Услышав мои шаги, он вскочил из-за пульта. Но я выстрелил первым, и бластер в его руке разлетелся горячими брызгами.
– Тебе не пройти к ней, – наслаждаясь своим торжеством, сказал я. – Стоило бы тебя прикончить, да ладно. Ты и так проиграл.
– Нет, – тихо ответил он, и я заметил в его пальцах модулятор. Не колеблясь ни секунды, я нажал на спуск. Но он уже включил переигровку. Бластер исчез из моих рук, стальные стены корабля начали таять. Еще мгновение – и пришла темнота.
Мой удар бросил его на журнальный столик. Зазвенели бьющиеся бокалы, зачмокала вытекающая из опрокинутой бутылки жидкость. Я подул на кулак и огляделся. Небольшая, довольно уютная комната. В углу работает телевизор, за окном – рекламные огни какого-то города. А у дверей, молча наблюдая за нами, стояла Она. Я подошел и взял ее за руку.
– Тебе лучше было бы подождать внизу. Но, впрочем, мы уже поговорили.
– Нет, нет… – забормотал он, роясь в кармане. Но тут заговорила Она:
– Действительно, мальчики, хватит.
Очень медленно соперник поднялся с пола. Беспомощно улыбнувшись, выключил модулятор. И темнота упала на нас в последний раз.
Мы были в модуляционной комнате городского семейного центра. Я и Он – в креслах, с надвинутыми на лица гипношлемами. Она стояла у окна. И, увидев ее взгляд, я понял, что победил. Снял шлем, подошел к сопернику. С невольной жалостью похлопал его по плечу:
– Вставай.
Он вылез из глубокого, как пропасть, кресла, стараясь не смотреть ни на нее, ни на экран, где только что проецировался наш поединок.
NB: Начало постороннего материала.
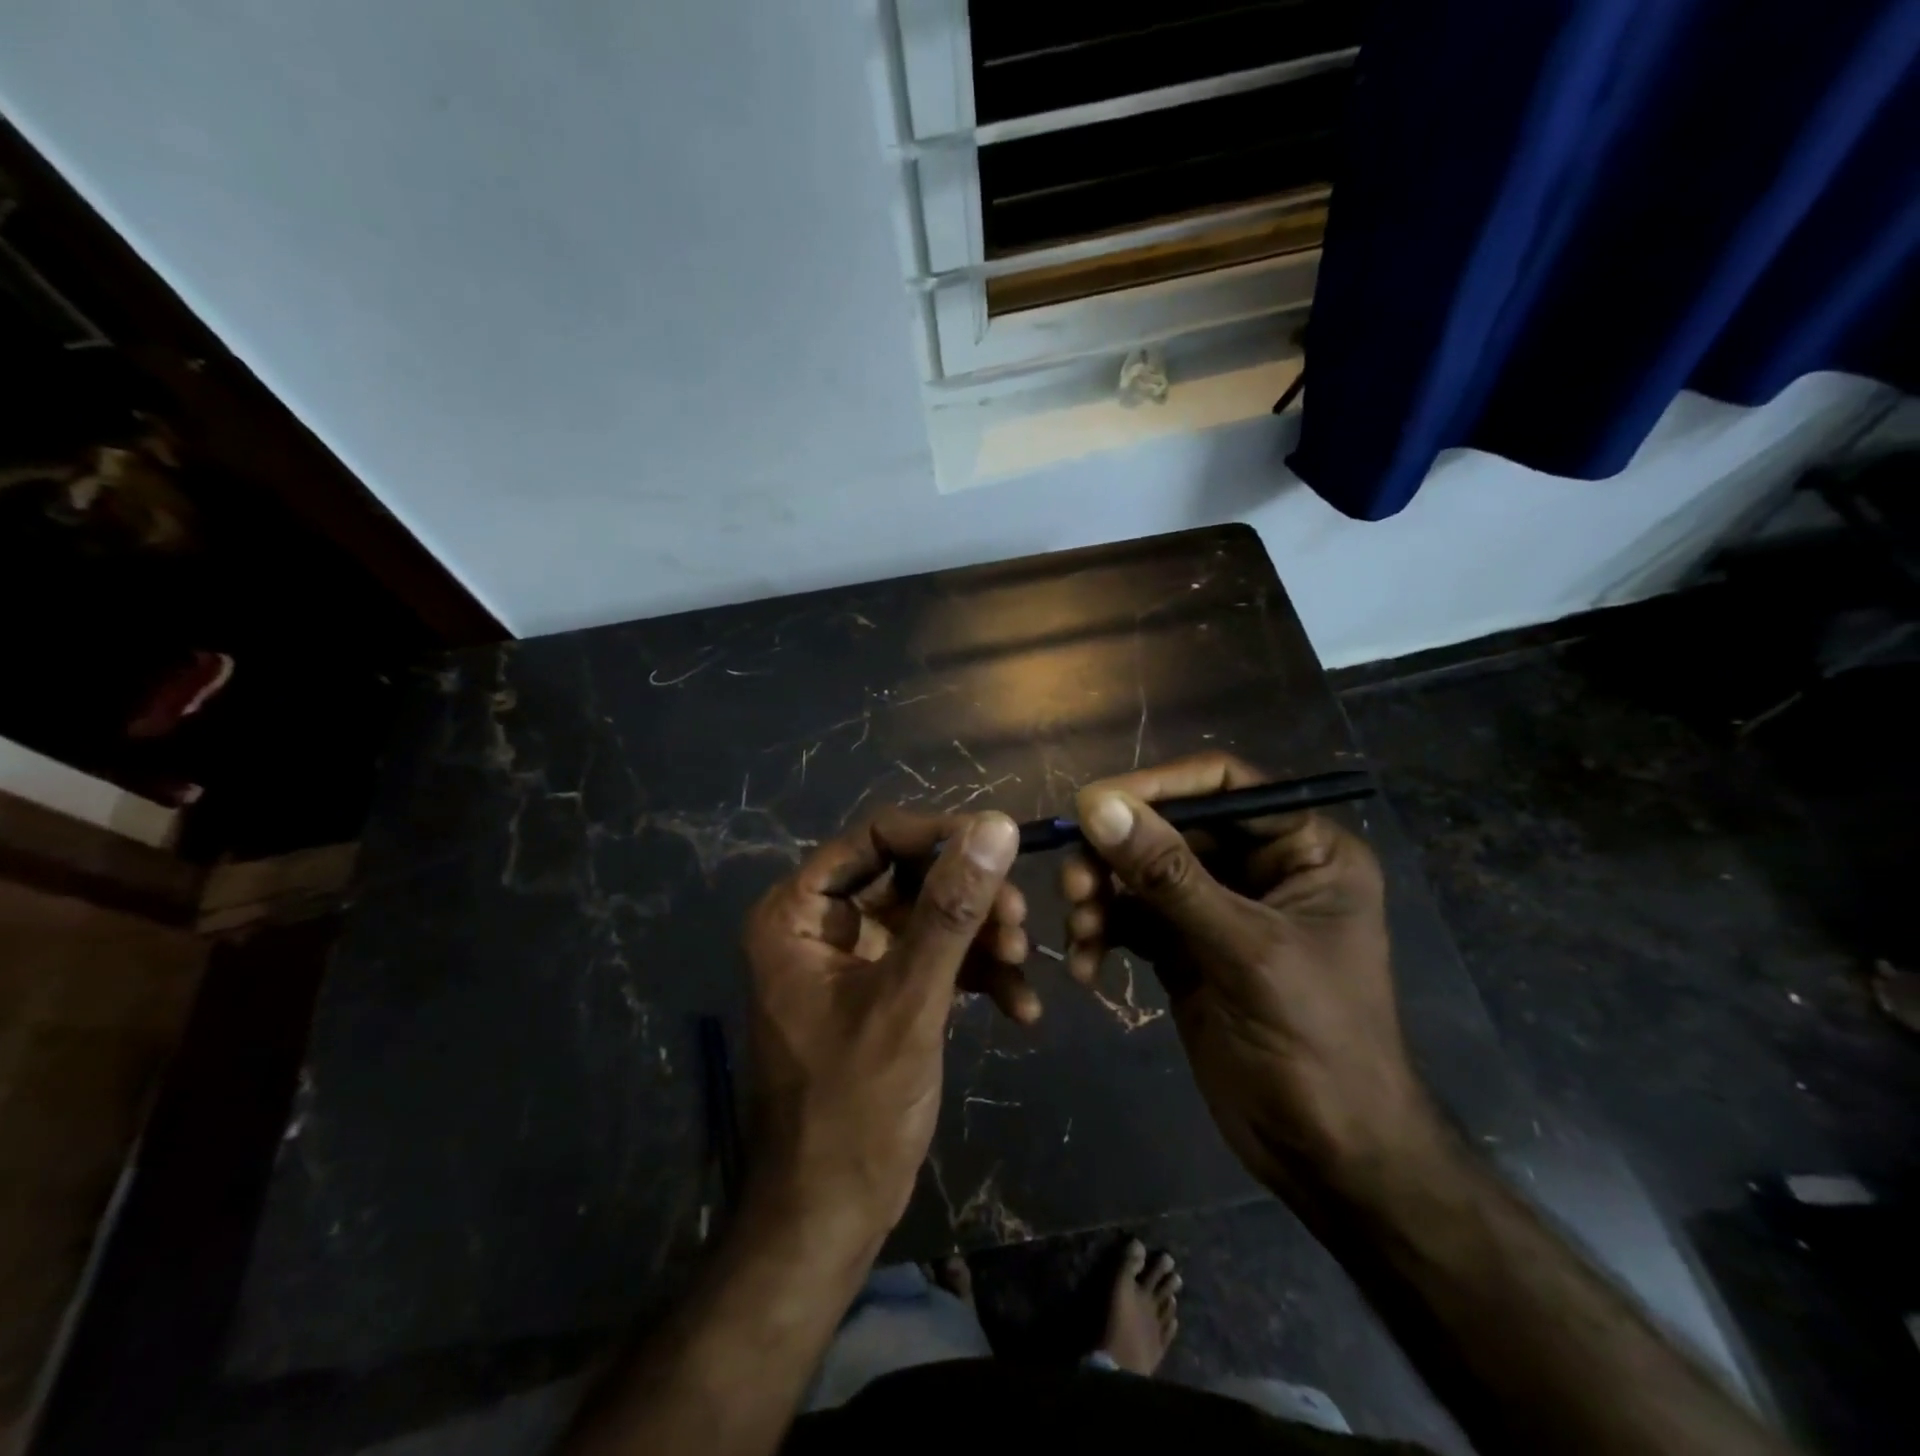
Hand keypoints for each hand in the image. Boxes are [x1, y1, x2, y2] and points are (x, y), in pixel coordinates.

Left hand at [741, 809, 1022, 1252]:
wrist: (830, 1218)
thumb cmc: (852, 1109)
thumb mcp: (908, 1002)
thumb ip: (951, 911)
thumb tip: (995, 826)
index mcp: (799, 912)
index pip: (876, 837)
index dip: (940, 836)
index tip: (1002, 846)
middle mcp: (823, 924)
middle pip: (910, 876)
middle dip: (970, 898)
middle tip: (1020, 922)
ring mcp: (856, 958)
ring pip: (931, 917)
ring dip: (981, 938)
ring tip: (1023, 966)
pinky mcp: (886, 991)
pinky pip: (937, 960)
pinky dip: (978, 977)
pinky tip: (1021, 1008)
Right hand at [1060, 753, 1430, 1198]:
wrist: (1328, 1157)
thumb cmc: (1316, 1043)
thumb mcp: (1243, 950)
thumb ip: (1169, 875)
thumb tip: (1096, 804)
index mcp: (1302, 849)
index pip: (1221, 785)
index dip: (1156, 787)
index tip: (1092, 805)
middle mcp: (1259, 867)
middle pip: (1170, 829)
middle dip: (1117, 855)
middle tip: (1074, 884)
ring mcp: (1218, 909)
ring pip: (1141, 874)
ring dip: (1102, 896)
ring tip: (1080, 931)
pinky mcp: (1185, 948)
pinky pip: (1131, 919)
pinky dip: (1103, 934)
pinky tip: (1087, 967)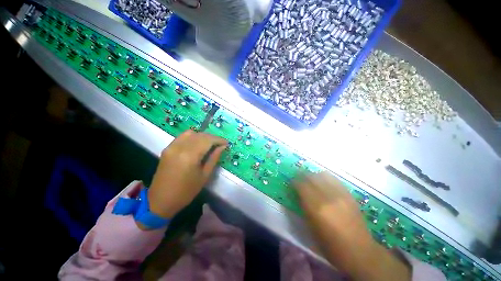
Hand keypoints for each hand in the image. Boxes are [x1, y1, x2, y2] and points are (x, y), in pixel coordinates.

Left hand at [147, 130, 226, 218]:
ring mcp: (172, 146)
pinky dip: (193, 137)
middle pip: (200, 135)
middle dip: (212, 137)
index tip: (226, 143)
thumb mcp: (204, 176)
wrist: (161, 200)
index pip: (208, 140)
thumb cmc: (186, 191)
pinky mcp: (167, 148)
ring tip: (210, 144)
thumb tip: (223, 147)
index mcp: (190, 156)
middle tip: (220, 144)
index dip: (219, 140)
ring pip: (191, 133)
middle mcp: (180, 147)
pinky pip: (182, 136)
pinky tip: (197, 144)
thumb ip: (214, 158)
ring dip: (203, 136)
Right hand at [294, 171, 371, 254]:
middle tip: (298, 178)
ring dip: (314, 175)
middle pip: (311, 177)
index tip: (291, 183)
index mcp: (316, 207)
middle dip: (302, 175)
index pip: (301, 186)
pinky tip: (324, 182)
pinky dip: (325, 178)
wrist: (360, 252)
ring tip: (311, 179)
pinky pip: (334, 179)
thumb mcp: (311, 229)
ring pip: (323, 175)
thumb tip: (297, 195)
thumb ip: (303, 208)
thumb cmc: (331, 246)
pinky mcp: (349, 195)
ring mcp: (340, 194)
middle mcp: (328, 197)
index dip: (294, 182)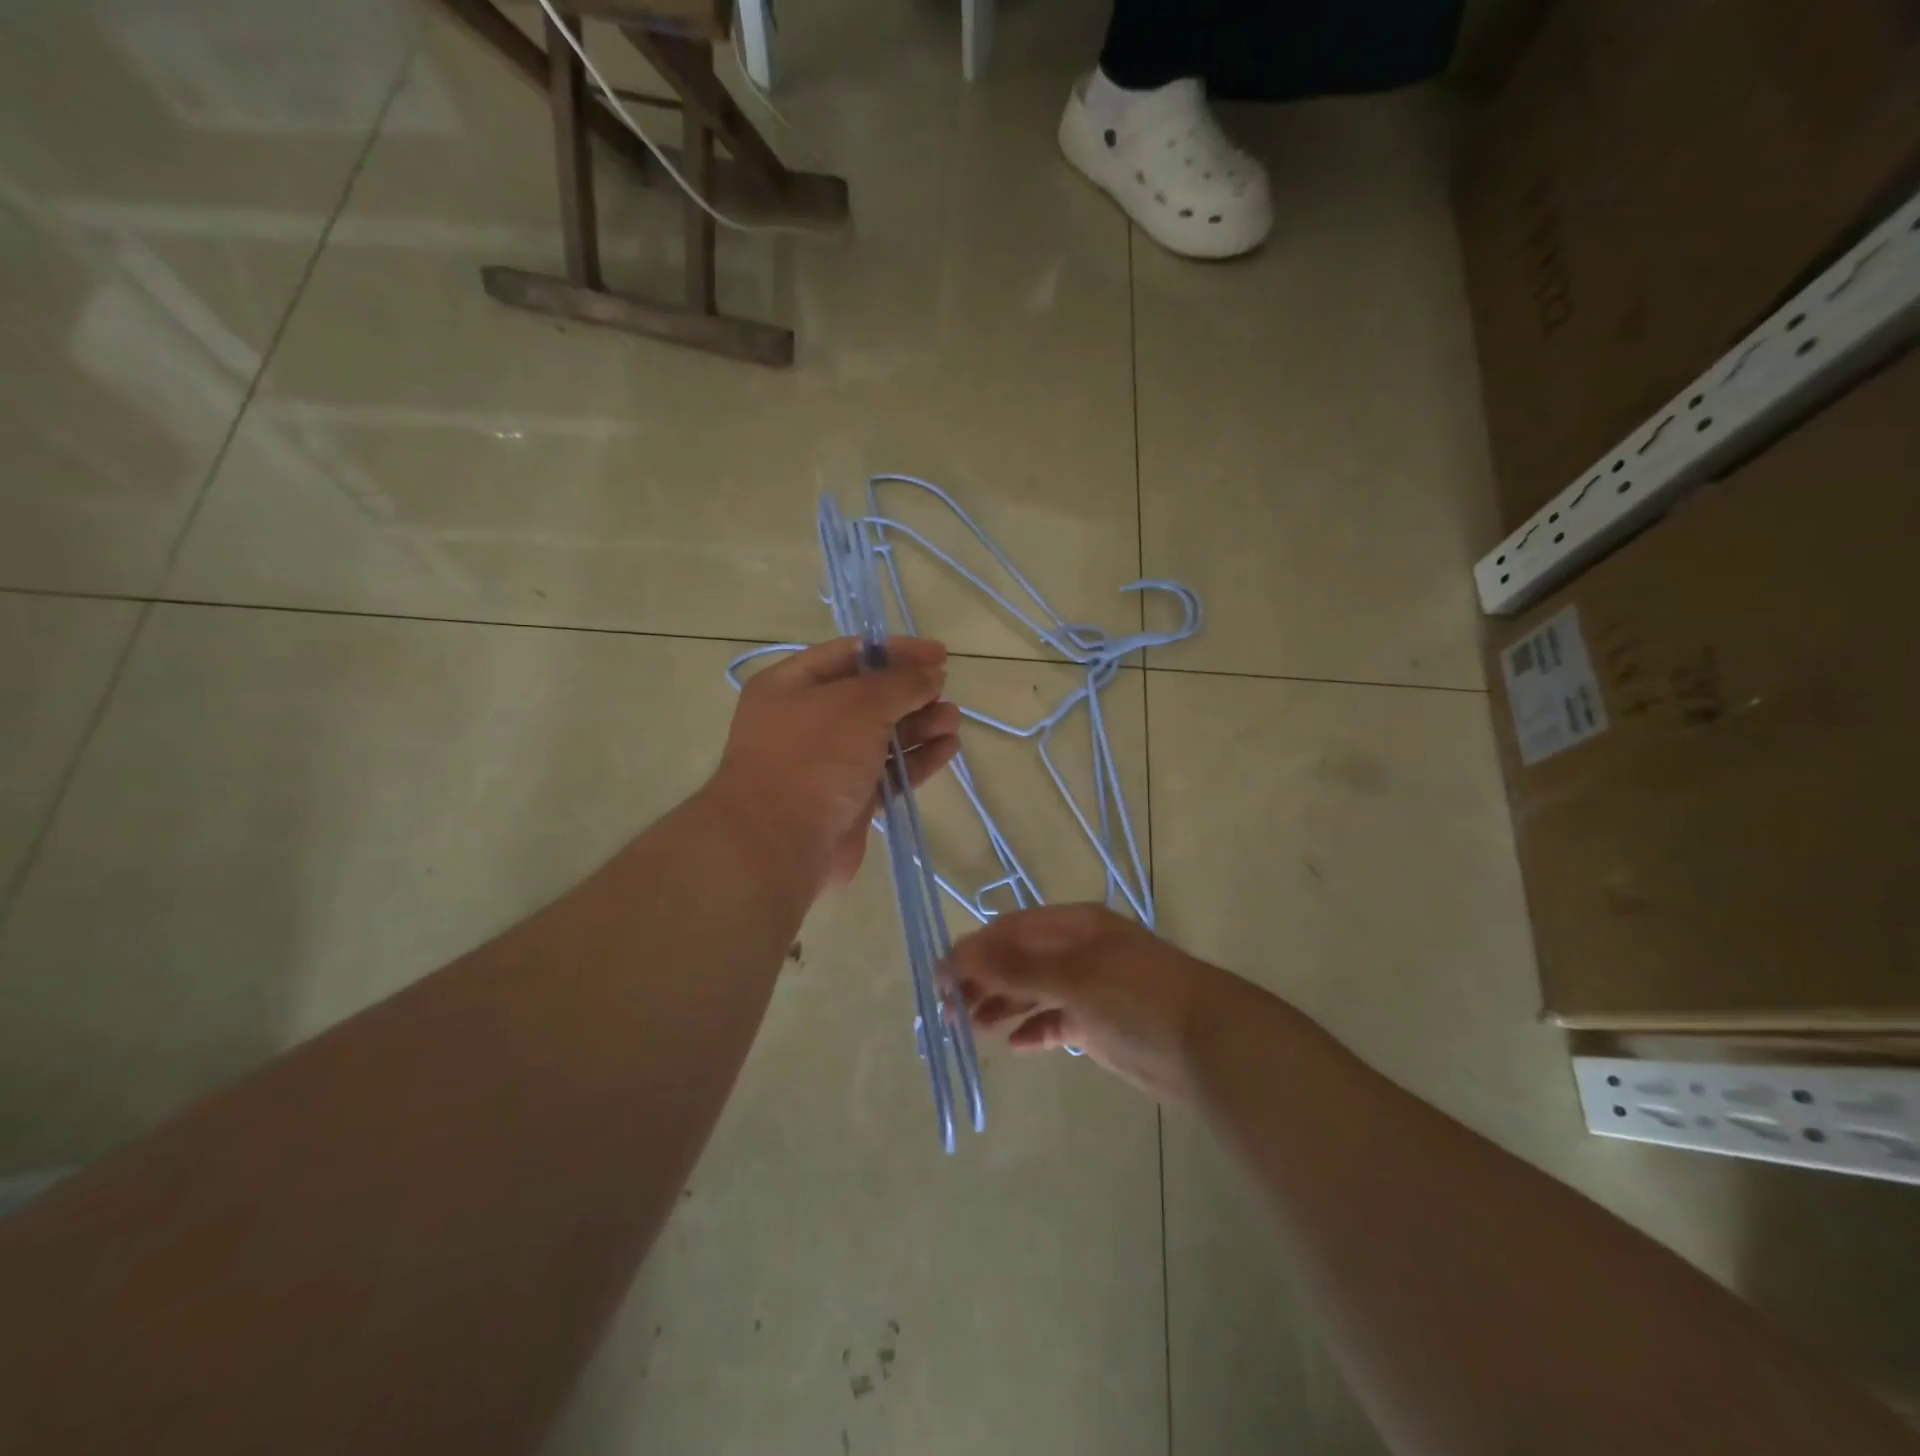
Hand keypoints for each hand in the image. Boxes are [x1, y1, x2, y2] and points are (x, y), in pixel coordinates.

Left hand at [707, 637, 960, 898]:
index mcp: (792, 685)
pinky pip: (889, 771)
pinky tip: (948, 748)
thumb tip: (931, 674)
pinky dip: (917, 758)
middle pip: (868, 696)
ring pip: (882, 735)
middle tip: (945, 690)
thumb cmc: (814, 757)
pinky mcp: (849, 799)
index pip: (850, 654)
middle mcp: (806, 720)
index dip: (896, 651)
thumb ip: (900, 683)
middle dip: (910, 691)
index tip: (939, 654)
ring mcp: (827, 763)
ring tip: (953, 720)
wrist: (780, 845)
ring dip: (919, 724)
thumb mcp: (858, 704)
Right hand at [946, 904, 1236, 1100]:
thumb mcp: (1073, 977)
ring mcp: (1088, 989)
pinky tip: (1012, 1044)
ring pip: (1033, 991)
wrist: (1206, 1044)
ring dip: (1001, 1004)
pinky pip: (1054, 1021)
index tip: (941, 976)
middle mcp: (1078, 952)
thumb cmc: (1135, 997)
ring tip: (970, 1025)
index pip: (1012, 930)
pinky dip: (1032, 1029)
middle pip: (1019, 960)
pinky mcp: (1098, 1024)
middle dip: (983, 979)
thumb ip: (1016, 967)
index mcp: (1073, 926)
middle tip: (948, 1008)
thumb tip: (960, 954)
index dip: (974, 949)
Выдавил из себя:
– Пусть у вас все будет хорошо… Желаю счастья…
Ничего не ответив, мы вышли из комнаты. Она крепко держала меня за руку, и я чувствовал себя самым счастливым человеком в мире.
– Ты… такой смелый. Такой сильный… – ее голос задрожал. – Я так рада.
Мы шли по улице, а вокруг нас кипела привычная жизнь двадцать первого века. Автоматические такси осторожно объезжали нас, когда мы переходили улицу, двери магазинов услужливо открывались, стоило лишь к ним приблизиться. Потом мы сели в электроллер и поехали домой. Я стоял, небрежно держась за поручни, непоколебимый, как скала, лишь чуть-чуть покачиваясь от толчков машины, уверенный в себе, как древний рыцарь, как космодесантник двадцать первого века, как горожанин двадцатого. Она доверчиво держалась за мое плечо. Когда мы подъезжали, сказала:
– У меня с ним ничего и не было. Правда.
– Я верю, – прошептал я. – Но поговорить с ним по-мужски было все-таки необходимо.